Look, I mean, I'll give you two examples, right? Example one is Illumina.
Mm-hmm.
From 2007 to 2012, we're a miraculous set of years, doubling revenue on NGS, growing significantly. That was in a world where they had to build a new market.
Mm-hmm.
Then, you know, I can use my own—I mean, my last company that I was founder and CEO of was Isilon. So it's a little bit different world. But from 2003 to 2010, our revenue went from $0 a quarter to just under $100 a quarter. And then we sold the business. And then 23 months later, it hit a $1 billion run rate. So, you know, myself and many of our team members are used to scaling businesses fast. And we think we have the opportunity here if we can fulfill the promise of this technology to do something really significant.
Great. Maybe final question would be, you've de-risked three elements. You have the final group, you know, the antibodies. Given some of the delays, I guess, how would you characterize kind of the risk profile to kind of get this fully over the goal line by 2025?

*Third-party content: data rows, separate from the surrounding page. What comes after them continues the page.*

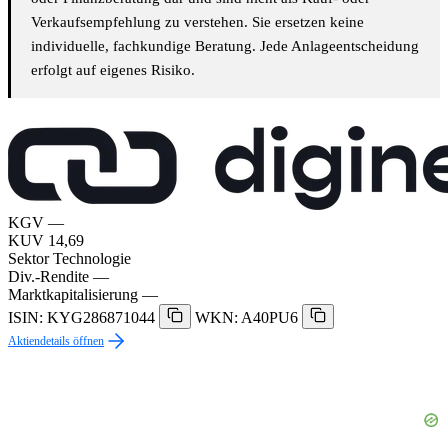
Verkaufsempfehlung zu verstehen. Sie ersetzen keine
individuelle, fachkundige Beratung. Jede Anlageentscheidung
erfolgt auf eigenes Risiko.
KGV
—
KUV
14,69
Sektor
Technologie
Div.-Rendite
—
Marktkapitalisierung
—
ISIN: KYG286871044
WKN: A40PU6
Aktiendetails öffnen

How would I characterize the risk profile? Well, investors in the room, that's what they do for a living. So I mean, largely, that's an exercise for them. How do I characterize the risk profile?
Yeah.
I think the risk profile is great. I think that we have the potential to do something incredible in the market. And I think that I think that I have all of the people, the talent, and the technology to go get it done. And we are heads down laser-focused on making that happen. 62% of our shares are owned at the board table. Not a single insider has sold a share into the public market since we've been public for three and a half years. And so we all believe.
Sorry. I actually didn't mean the stock. I meant, like, technologically, to get technologically.
We're a ripple of investors.
Technologically, to get it over the goal line by 2025. Like, could we be sitting here next year and it's delayed to 2026? There's always things that can happen. But, like, your comfort, you know, your.
This is done with the balance sheet that we have. I have a lot of confidence that it'll be 2025.
Got it. Great. Well, with that, thank you, Sujal.
Yeah.
Appreciate it. Thanks, everyone in the audience, for being here.